# WTF are "Dot on shaft" guitars?



## TubeStack (Jul 16, 2009)

I see them all the time on Craigslist/Kijiji...


----------



## GuitarsCanada (Dec 30, 2005)

DOS is now Carparelli guitars. He changed the name after a few years. Korean made with a ton of different designs. Not much resale value


----------



## TubeStack (Jul 16, 2009)

Wow, that was fast! Thanks for the quick info.What was behind the Dot On Shaft name? Kind of a bizarre handle for a guitar....


----------



## mhammer (Nov 30, 2007)

I never understood that one either.


----------



## Diablo (Dec 20, 2007)

Awful name.Ya, there's been a few fanboys on this site, but 3 months later they're trying to sell them off.Never played one personally, not crazy about the esthetics of most of them, and I think at one point they tried to pass themselves off as a CAnadian guitar company, which IMO is in bad taste.


----------



## GuitarsCanada (Dec 30, 2005)

He explained it as some kind of quasi spiritual thing that clearly meant far more to him than the guitar buying public


----------



## Samsquantch (Mar 5, 2009)

They had a shop in Barrie but it didn't last too long. The guitars were nothing special IMO. They list a couple of their Canadian dealers as 'Bolton's Menswear' and 'Gospel Text Bookstore'....WTF?


----------



## fraser (Feb 24, 2007)

GuitarsCanada said:


> He explained it as some kind of quasi spiritual thing that clearly meant far more to him than the guitar buying public


i remember that- i read the explanation someplace, but it was even more confusing than the name alone. made no sense to me at all.


----------



## smorgdonkey (Jun 23, 2008)

It still sounds like a condition that you need to see a doctor about. Definitely one of the worst brand names I've ever heard of.


----------



## Robert1950 (Jan 21, 2006)

http://carparelliguitars.com/main/component/option,com_frontpage/Itemid,1/

This is what the guy is doing now....


----------



## bagpipe (Sep 19, 2006)

I guess he got rid of those Dots on his Shaft?


----------



## TubeStack (Jul 16, 2009)

Lol! You guys are giving me some good laughs, thanks. It is the strangest name for a guitar (or any) brand I've ever heard. There's certainly plenty on the used market. Must be hard to move 'em because of the name alone.


----------

WHAT TO WORK ON =>
Answer these about the forum thread on Dot on Shaft guitars:
(a) What is the Dot on Shaft brand called now?
(b) In which town did the company have a shop that didn't last long?
(c) According to Diablo, what are the brand's fans on the site doing three months later?

(Dataset excerpts)
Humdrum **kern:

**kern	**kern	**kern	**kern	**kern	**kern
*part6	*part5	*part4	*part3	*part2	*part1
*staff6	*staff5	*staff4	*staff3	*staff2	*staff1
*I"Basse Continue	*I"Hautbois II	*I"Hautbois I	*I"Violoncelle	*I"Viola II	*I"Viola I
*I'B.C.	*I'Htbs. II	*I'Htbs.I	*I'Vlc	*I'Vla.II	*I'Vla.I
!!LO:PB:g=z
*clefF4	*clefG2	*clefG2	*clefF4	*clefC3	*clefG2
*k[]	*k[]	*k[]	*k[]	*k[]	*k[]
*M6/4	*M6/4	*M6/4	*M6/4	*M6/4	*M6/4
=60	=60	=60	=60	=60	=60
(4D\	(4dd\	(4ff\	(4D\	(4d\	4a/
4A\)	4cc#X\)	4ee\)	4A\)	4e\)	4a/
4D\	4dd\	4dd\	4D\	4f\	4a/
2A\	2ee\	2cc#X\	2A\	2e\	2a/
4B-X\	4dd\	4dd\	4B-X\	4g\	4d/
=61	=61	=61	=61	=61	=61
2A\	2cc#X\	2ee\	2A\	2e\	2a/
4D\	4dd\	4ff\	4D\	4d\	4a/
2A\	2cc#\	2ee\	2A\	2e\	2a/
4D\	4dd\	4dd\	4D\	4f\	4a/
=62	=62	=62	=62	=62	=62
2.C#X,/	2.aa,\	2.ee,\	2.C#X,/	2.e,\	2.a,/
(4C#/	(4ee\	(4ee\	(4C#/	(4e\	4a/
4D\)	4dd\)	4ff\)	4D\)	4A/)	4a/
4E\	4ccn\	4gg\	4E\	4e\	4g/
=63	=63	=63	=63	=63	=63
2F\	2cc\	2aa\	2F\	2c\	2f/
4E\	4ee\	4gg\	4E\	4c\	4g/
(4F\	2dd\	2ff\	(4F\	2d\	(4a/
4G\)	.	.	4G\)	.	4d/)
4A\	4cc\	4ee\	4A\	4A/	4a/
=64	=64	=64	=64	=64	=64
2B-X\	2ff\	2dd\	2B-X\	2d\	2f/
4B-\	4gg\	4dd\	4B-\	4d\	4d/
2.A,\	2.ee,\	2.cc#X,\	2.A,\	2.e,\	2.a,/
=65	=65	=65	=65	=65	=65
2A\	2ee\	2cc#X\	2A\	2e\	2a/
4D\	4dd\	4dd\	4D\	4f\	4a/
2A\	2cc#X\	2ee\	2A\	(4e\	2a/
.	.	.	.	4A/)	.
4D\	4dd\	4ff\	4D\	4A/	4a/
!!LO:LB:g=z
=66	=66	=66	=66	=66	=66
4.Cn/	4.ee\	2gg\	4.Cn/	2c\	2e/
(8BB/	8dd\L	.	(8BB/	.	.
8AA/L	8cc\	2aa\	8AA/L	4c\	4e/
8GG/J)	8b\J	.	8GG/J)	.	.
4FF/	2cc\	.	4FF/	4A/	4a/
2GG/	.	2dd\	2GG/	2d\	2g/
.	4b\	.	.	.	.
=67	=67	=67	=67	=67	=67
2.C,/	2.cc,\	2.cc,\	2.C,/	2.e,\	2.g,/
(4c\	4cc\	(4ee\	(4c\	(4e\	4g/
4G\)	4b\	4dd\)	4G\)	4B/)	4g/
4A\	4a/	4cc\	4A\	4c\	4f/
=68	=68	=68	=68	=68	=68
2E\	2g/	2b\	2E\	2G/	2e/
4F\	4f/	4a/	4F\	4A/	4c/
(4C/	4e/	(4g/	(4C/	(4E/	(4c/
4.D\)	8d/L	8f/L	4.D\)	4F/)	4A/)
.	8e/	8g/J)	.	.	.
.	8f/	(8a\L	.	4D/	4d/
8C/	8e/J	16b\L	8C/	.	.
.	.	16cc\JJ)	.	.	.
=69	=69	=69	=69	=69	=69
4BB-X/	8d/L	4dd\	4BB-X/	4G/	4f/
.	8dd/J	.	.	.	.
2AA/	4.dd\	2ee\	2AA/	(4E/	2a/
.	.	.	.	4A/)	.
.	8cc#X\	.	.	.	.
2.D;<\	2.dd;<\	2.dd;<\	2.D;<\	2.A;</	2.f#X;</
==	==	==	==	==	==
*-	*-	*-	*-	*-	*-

RESULT BELOW =>
(a) Carparelli guitars.
(b) Barrie.
(c) Trying to sell their guitars off.